Banks and payment firms have long argued that this model is unsustainable.
Here’s a quick breakdown of how MDR discussions have affected key players:
Company | Business Model Focus | Impact if MDR Returns |
---|---|---|
Paytm | Payments + lending | Positive (if allowed) |
PhonePe | Payments only | Mixed effect |
Banks | Infrastructure-heavy | Strongly positive |
Small Merchants | High UPI usage | Strongly negative |
While firms like Paytm might welcome MDR’s return under the right rules, most merchants are strongly against it. And politically, it’s a hot potato.
So, it’s no wonder the Finance Ministry acted fast.
Market Still On Edge, Volatility Likely to Continue
Even after the clarification, some jitters remain. Paytm’s recovery wasn’t complete, and trading volumes stayed higher than average.

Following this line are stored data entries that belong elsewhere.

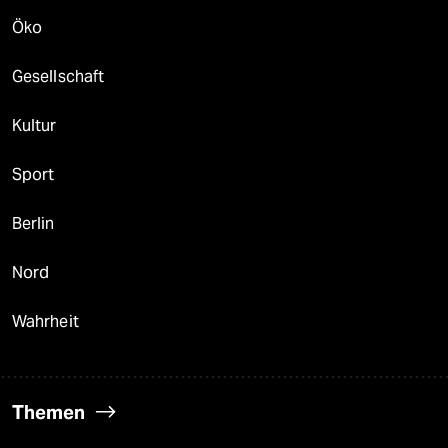
Öko
Gesellschaft
Kultur
Sport
Berlin
Nord
Wahrheit
Themen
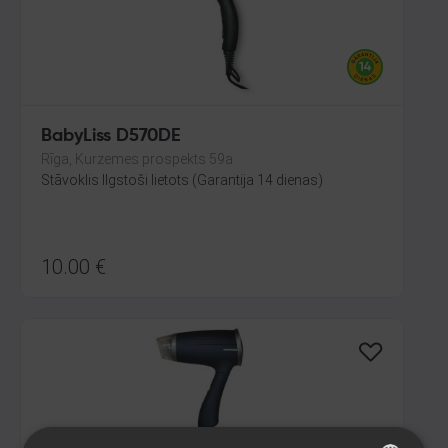
BabyLiss D570DE
Rīga, Kurzemes prospekts 59a
Stāvoklis Ilgstoši lietots (Garantija 14 dienas)
10.00
€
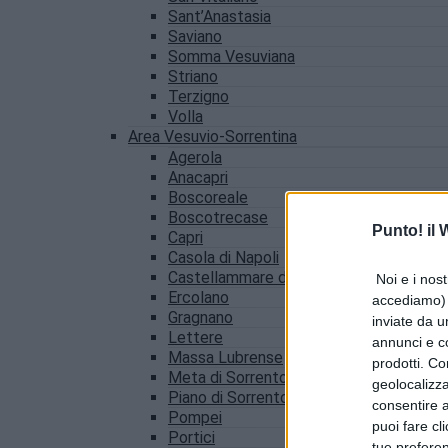
Sant’Anastasia
Saviano
Somma Vesuviana
Striano
Terzigno
Volla
Area Vesuvio-Sorrentina
Agerola
Anacapri
Boscoreale
Boscotrecase
Punto! il
Capri
Casola di Napoli
Castellammare di Stabia
Noi e i nost
Ercolano
accediamo) e
Gragnano
inviate da u
Lettere
annunci e co
Massa Lubrense
prodotti. Co
Meta di Sorrento
geolocalizza
Piano di Sorrento
consentire a 
Pompei
puoi fare cl
Portici
tue prefere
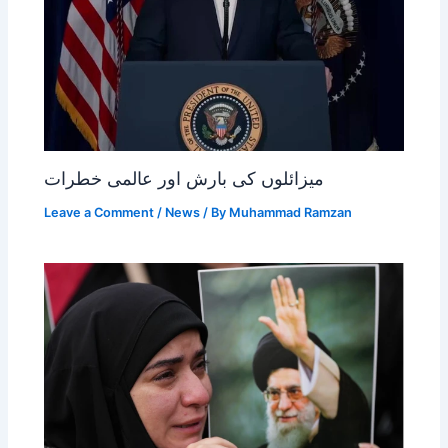
میزائلوں کی بارش اور عالمی خطرات
Leave a Comment
/
News
/ By
Muhammad Ramzan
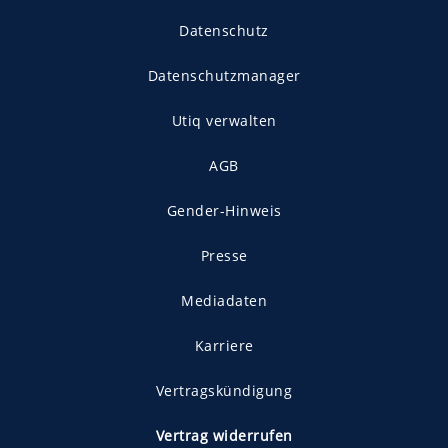
Datenschutz
Datenschutzmanager
Utiq verwalten
AGB
Gender-Hinweis
Presse
Mediadaten
Karriere
Vertragskündigung
Vertrag widerrufen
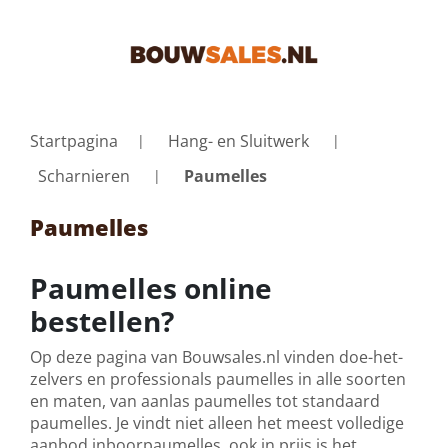
Startpagina
Hang- en Sluitwerk
Scharnieren
Paumelles
Paumelles
Paumelles online
bestellen?
Op deze pagina van Bouwsales.nl vinden doe-het-
zelvers en professionals paumelles in alle soorten
en maten, van aanlas paumelles tot standaard
paumelles. Je vindt niet alleen het meest volledige
aanbod inboorpaumelles, ook in prijs is het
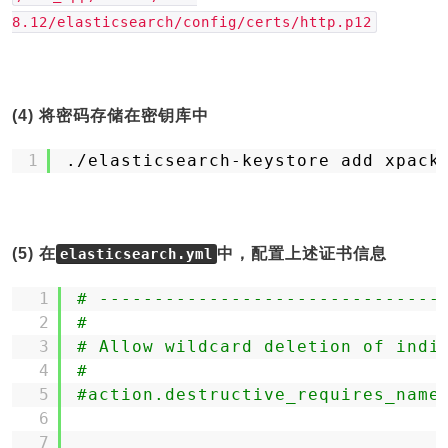
8.12/elasticsearch/config/certs/http.p12
(4) 将密码存储在密钥库中
1
.
/elasticsearch-keystore
add xpack
(5) 在
中，配置上述证书信息
elasticsearch.yml
1
# -------------------------------
2
#
3
# Allow wildcard deletion of indi
4
#
5
#action.destructive_requires_name
6
7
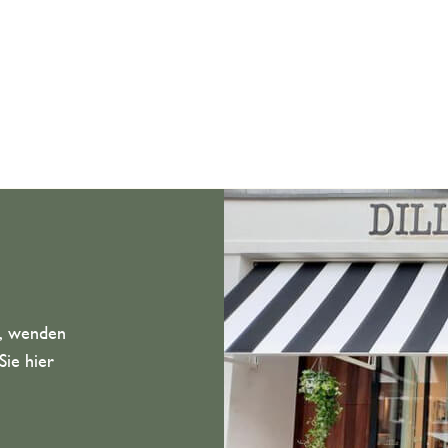
n, wenden
Sie hier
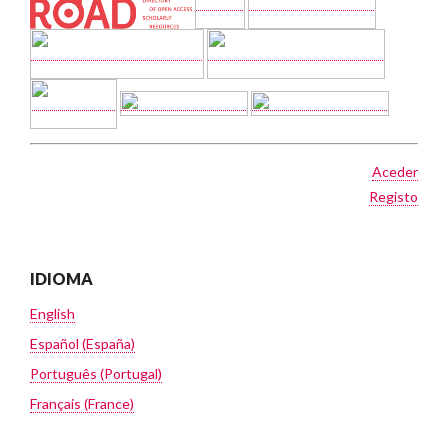
Aceder
Registo
IDIOMA
English
Español (España)
Português (Portugal)
Français (France)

Analysts said the event reinforced just how vulnerable the market is to policy flip-flops—or even rumors of one.
“This sort of price action shows that regulatory uncertainty is still the biggest risk facing fintech stocks,” said a Mumbai-based trader at a domestic brokerage firm. “There’s no revenue from payments, and every few months there’s some headline that swings the stock double digits.”
Another investor called it “headline roulette.”
Paytm’s Bigger Picture: Still Choppy, But No Freefall
Let’s not forget—Paytm has already been under pressure this year.
Earlier in 2025, the Reserve Bank cracked down on Paytm Payments Bank, barring it from accepting fresh deposits and top-ups. That blow forced the company to revamp its product offerings and find new banking partners.
In the weeks since, the stock has slowly crawled back. But it’s still nowhere near its 2021 listing price of ₹2,150.
Now, even false headlines are enough to send it tumbling.
Still, Wednesday’s mini crash may serve as a reminder: sentiment can swing faster than fundamentals.